What this exercise asks:
(1) Reproduce the microflow metabolomics text verbatim, from "Here, a robust" up to and including "key metabolic pathways.".
(2) Pick up the microflow metabolomics application note after its final sentence and extend it with further text.
··· Page text
Microflow chromatography provides improved sensitivity and coverage of polar metabolites for targeted metabolomics
Using M5 MicroLC System with the QTRAP® 6500+ System
Khatereh Motamedchaboki and Baljit K. Ubhi
SCIEX, USA
Abstract
Many metabolites are extremely polar and difficult to analyze with reverse phase (RP) chromatography alone, and is therefore metabolomic studies are often done both reversed phase and normal phase, in negative and positive ion modes requiring as many as four injections. Here, a single 30 min LC-MRM targeted screening method using HILIC chromatography including over 300 polar metabolites across multiple biochemical pathways was developed on the QTRAP 6500+ system. The method was run using both analytical flow and microflow chromatography to compare sensitivity and detection rates, and microflow provided up to 50% increase in detection of polar metabolites.
Introduction
Metabolomics analysis in urine or plasma allows discovery of novel therapeutics, screening for drug toxicity and efficacy, and monitoring diet and environmental exposure effects on health. LC-MS/MS analysis has become an essential tool for identification and quantitation of metabolites in complex sample matrices due to its inherent sensitivity gains.1,2,3 Many of the metabolites of interest in the study of metabolomics are extremely polar and therefore often unable to be analyzed through traditional coupling of reversed phase (RP) chromatography and mass spectrometry. Also to detect and quantify key metabolites from pathways of biochemical importance samples must be run on both reversed phase and normal phase, in negative and positive ion modes requiring a total of four injections.
Here, a robust and sensitive workflow using microflow LC coupled to a QTRAP 6500+ System for screening of over 300 polar metabolites (Figure 1) in biological samples is described. Using HILIC chromatography and polarity switching, a single injection workflow was developed and both analytical and microflow regimes were compared to investigate the impact of flow rate on metabolite detection.
Figure 1. Central carbon metabolism. Targeted LC-MRM assay was developed to cover 312 metabolites across these key metabolic pathways.
Key features of microflow LC for targeted metabolomics
- A single LC-MS/MS targeted method allowing detection of 312 polar metabolites across multiple biochemical pathways
- The sensitivity and speed of the QTRAP 6500+ System with IonDrive™ Technology allows an efficient high throughput assay by using +/- polarity switching (5 msec) in a single sample injection
- M3 MicroLC system enables robust microflow chromatography, with reduced solvent consumption
- Microflow Luna-NH2 HILIC chromatography provides excellent chromatographic separation of polar, hydrophilic metabolites.
······
··· Excerpted records
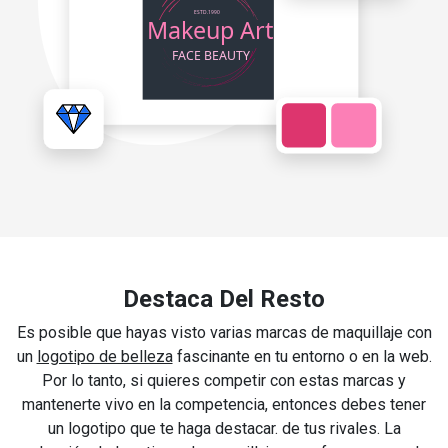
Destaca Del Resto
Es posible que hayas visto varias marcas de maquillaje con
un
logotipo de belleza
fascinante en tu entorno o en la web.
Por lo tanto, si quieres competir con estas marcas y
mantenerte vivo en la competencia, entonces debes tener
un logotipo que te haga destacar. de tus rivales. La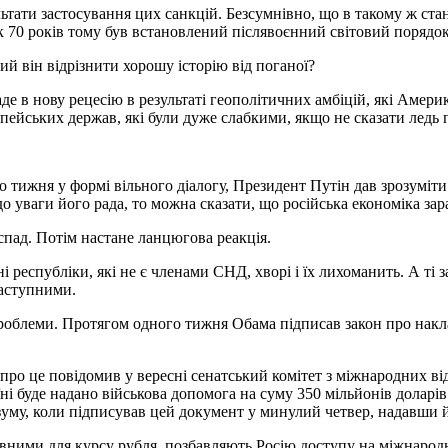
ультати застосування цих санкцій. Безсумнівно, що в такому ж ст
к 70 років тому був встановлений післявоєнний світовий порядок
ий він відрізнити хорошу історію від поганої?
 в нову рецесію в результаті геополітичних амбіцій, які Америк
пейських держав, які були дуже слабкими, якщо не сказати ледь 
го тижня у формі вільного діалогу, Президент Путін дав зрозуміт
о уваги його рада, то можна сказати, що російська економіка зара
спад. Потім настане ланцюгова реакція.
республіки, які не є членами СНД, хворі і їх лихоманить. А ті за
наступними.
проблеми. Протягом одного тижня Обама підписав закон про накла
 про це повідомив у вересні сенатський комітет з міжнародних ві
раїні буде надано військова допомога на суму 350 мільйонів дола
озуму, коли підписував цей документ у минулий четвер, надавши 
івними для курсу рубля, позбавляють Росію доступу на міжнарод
······
Results in order:
(1)
Here, a robust and sensitive workflow using microflow LC coupled to a QTRAP 6500+ System for screening of over 300 polar metabolites (Figure 1) in biological samples is described. Using HILIC chromatography and polarity switching, a single injection workflow was developed and both analytical and microflow regimes were compared to investigate the impact of flow rate on metabolite detection.
Figure 1. Central carbon metabolism. Targeted LC-MRM assay was developed to cover 312 metabolites across these key metabolic pathways.

(2)
- Improved sensitivity with S/N improvement of up to 60X with microflow LC
- Up to 50% higher coverage of the metabolome than traditional analytical approaches
Methods
Sample preparation: Urine was diluted in water (1:4) and 100 μL of diluted urine or 100 μL of control plasma for amino acid analysis (SCIEX) was transferred to a clear maximum recovery 1.5 mL microtube (Axygen). 20 μL of internal standards were spiked in the tube and 800 μL of cooled acetonitrile:acetone:methanol (8:1:1) was added to extract metabolites and precipitate the proteins. Samples were vortexed and incubated at 4 ºC for 30 min then centrifuged for 10 min. An 800 μL aliquot of the supernatant was transferred to a new 2 mL microtube then dried to a pellet.
The fresh pellet was dissolved in 100 μL of HILIC sample resuspension buffer (95% acetonitrile and 5 % mobile phase A), mixed well by vortexing and centrifuged for 10 min. Injection volume was 2 µL with 5 replicate injections. Samples were also diluted further (1:3) to check the method sensitivity.
Madin-Darby Canine Kidney Epithelial Cells (MDCK Line) were extracted in 70% methanol and dried to a pellet, dissolved in HILIC sample resuspension buffer. The solubility of the polar metabolites was evaluated in the HILIC sample resuspension buffer containing 100%, 85% and 75% mobile phase B (Figure 3).
Analytical flow chromatography: A SCIEX ExionLC™ AD HPLC System was used for the analytical flow part of the analysis. The columns used were a Luna 3 µm NH2 100 Å, 150 x 4.6 mm column (Phenomenex). Flow rate of 350 µL/min, wash solvent for the autosampler was 20/20/60 methanol/acetonitrile/isopropanol. Injection volume was 2 µL, and the column was kept at 40°C. The gradient used is described in Table 1.
Microflow flow chromatography: A SCIEX M5 MicroLC System was used in direct injection mode. A Luna 3 µm NH2 100 Å, 150 x 0.3 mm analytical column (Phenomenex) was used with a micro filter 1 µm SS (Upchurch Scientific) before the column to prolong column life time. Flow rate of 10 µL/min was used. The column temperature was set to 40°C. Injection volume was 2 µL, and the autosampler needle and valve wash consisted of 1 cycle using mobile phase A, followed by two cycles using mobile phase B. The gradient used is described in Table 1.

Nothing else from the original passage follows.